Start

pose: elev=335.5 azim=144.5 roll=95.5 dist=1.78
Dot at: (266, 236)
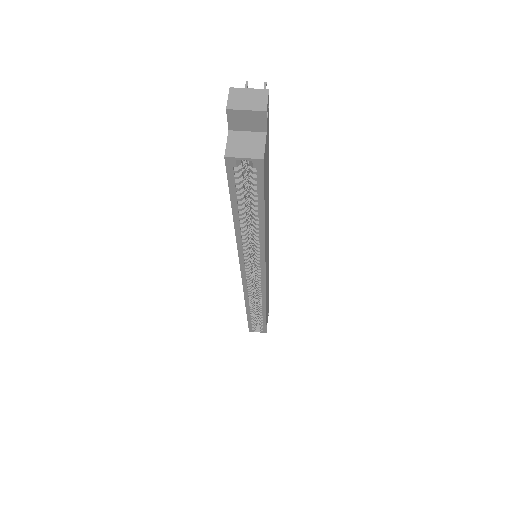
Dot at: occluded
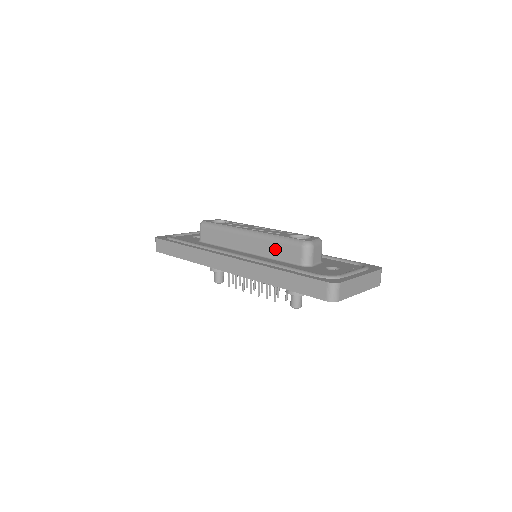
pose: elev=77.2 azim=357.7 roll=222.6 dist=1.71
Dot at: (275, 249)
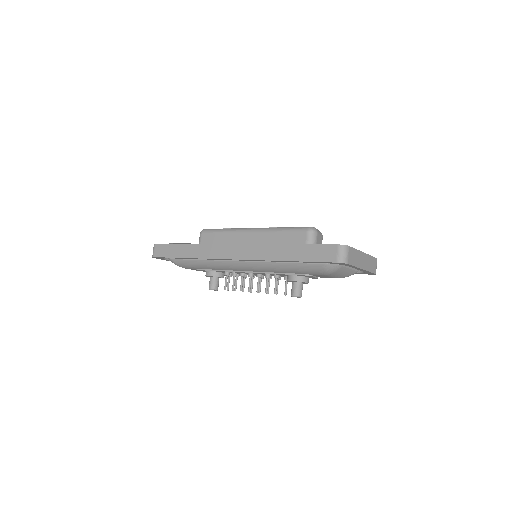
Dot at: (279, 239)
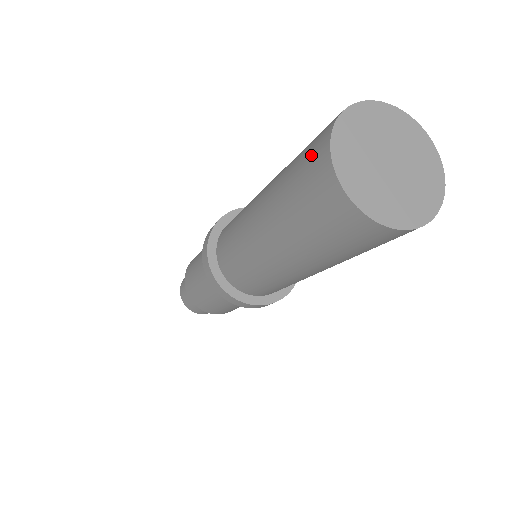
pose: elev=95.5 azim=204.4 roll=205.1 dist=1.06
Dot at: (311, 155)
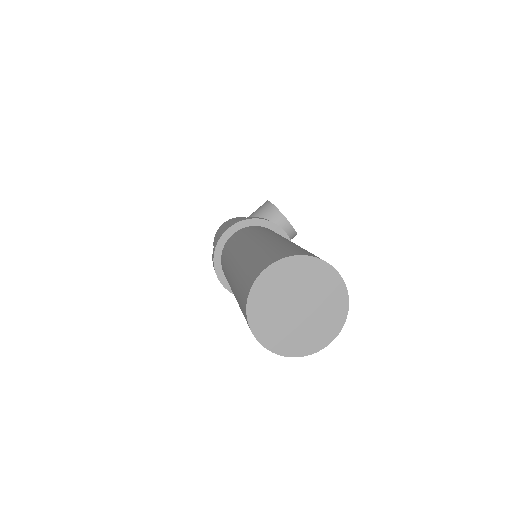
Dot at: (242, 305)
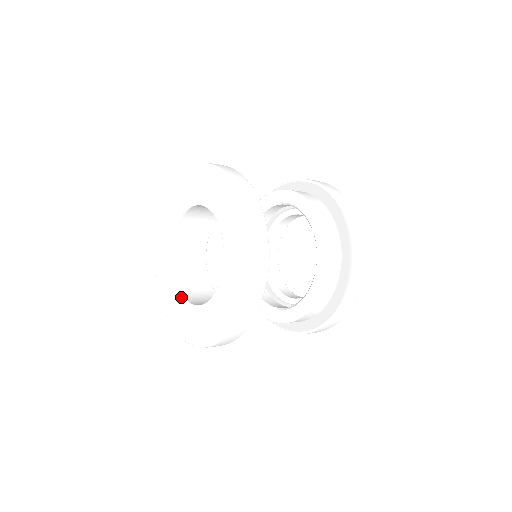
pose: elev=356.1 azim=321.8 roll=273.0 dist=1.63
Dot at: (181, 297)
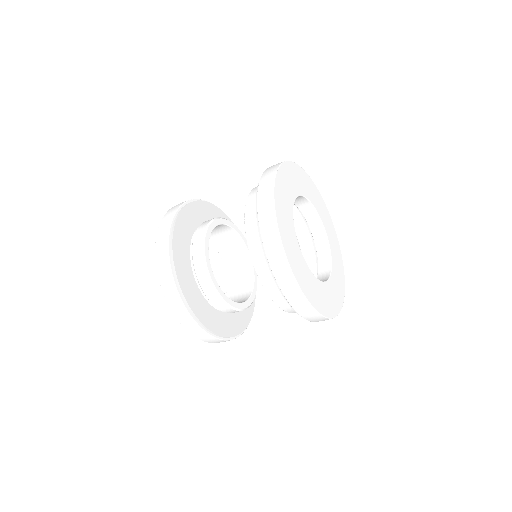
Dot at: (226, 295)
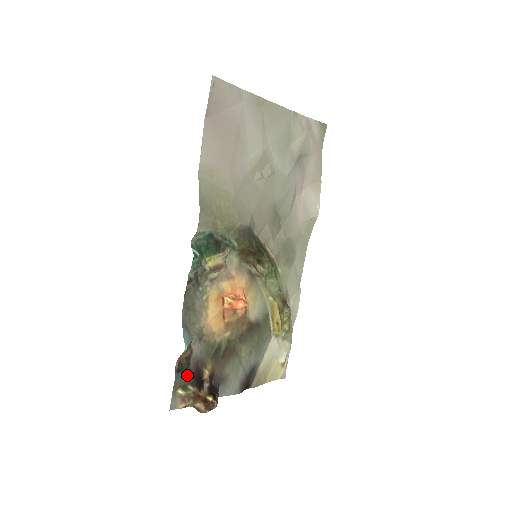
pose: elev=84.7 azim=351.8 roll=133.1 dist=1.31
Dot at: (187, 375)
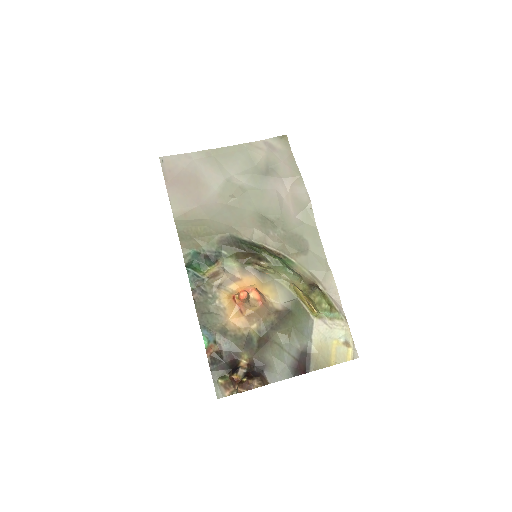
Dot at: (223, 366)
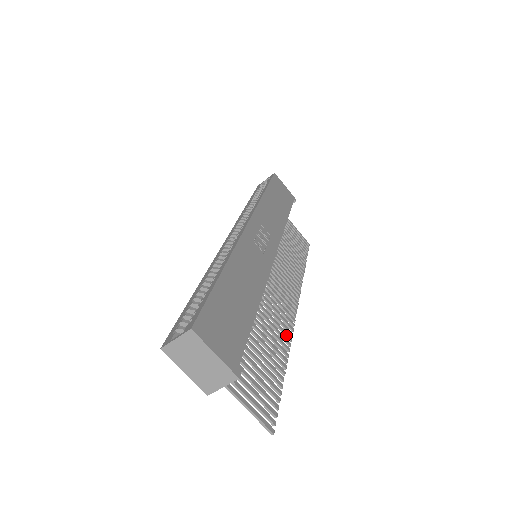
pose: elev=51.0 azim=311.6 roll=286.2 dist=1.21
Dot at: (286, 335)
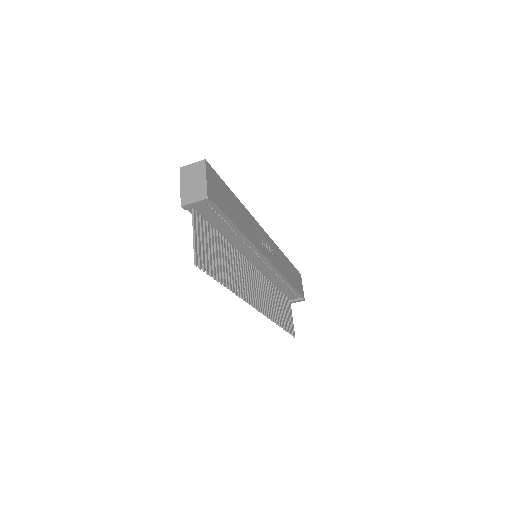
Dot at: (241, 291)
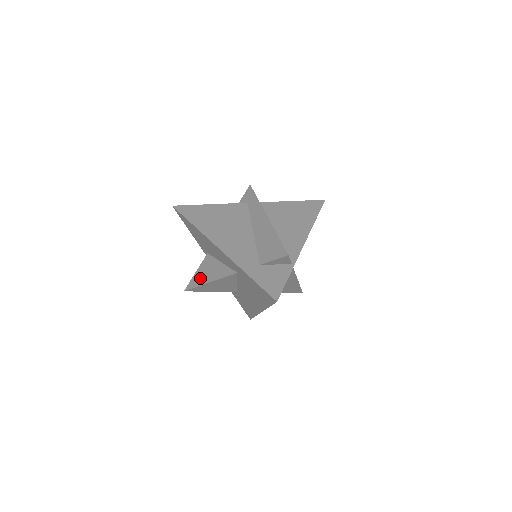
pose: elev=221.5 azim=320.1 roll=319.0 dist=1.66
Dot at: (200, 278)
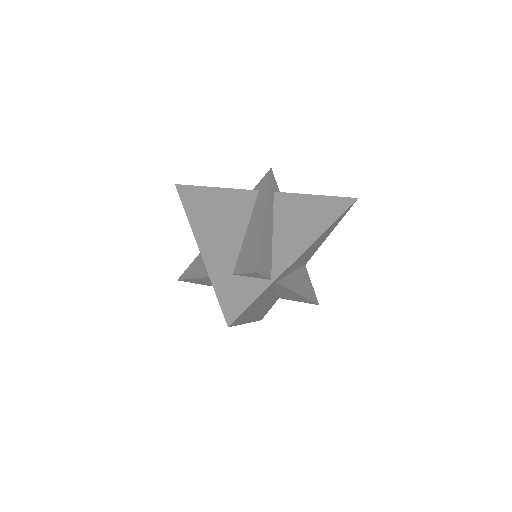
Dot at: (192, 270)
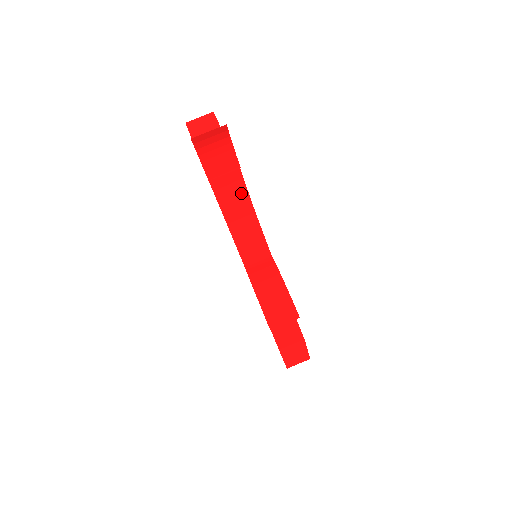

End

#### What the task requires:
Reproduce the text of the listing above, every line of it, unchanged. Omit the pictures.

#### Answer to this exercise:
pose: elev=335.5 azim=144.5 roll=95.5 dist=1.78
Dot at: (266, 236)
Dot at: occluded
pose: elev=77.2 azim=357.7 roll=222.6 dist=1.71
Dot at: (275, 249)
Dot at: (279, 239)
pose: elev=95.5 azim=204.4 roll=205.1 dist=1.06
Dot at: (311, 155)
Dot at: (242, 305)
pose: elev=356.1 azim=321.8 roll=273.0 dist=1.63
Dot at: (181, 297)
Dot at: (226, 295)
pose: elev=84.7 azim=351.8 roll=133.1 dist=1.31
Dot at: (187, 375)
Dot at: (223, 366)
pose: elev=51.0 azim=311.6 roll=286.2 dist=1.21
Dot at: (286, 335)
Dot at: (241, 291)
pose: elev=221.5 azim=320.1 roll=319.0 dist=1.66
Dot at: (200, 278)
Dot at: (192, 270)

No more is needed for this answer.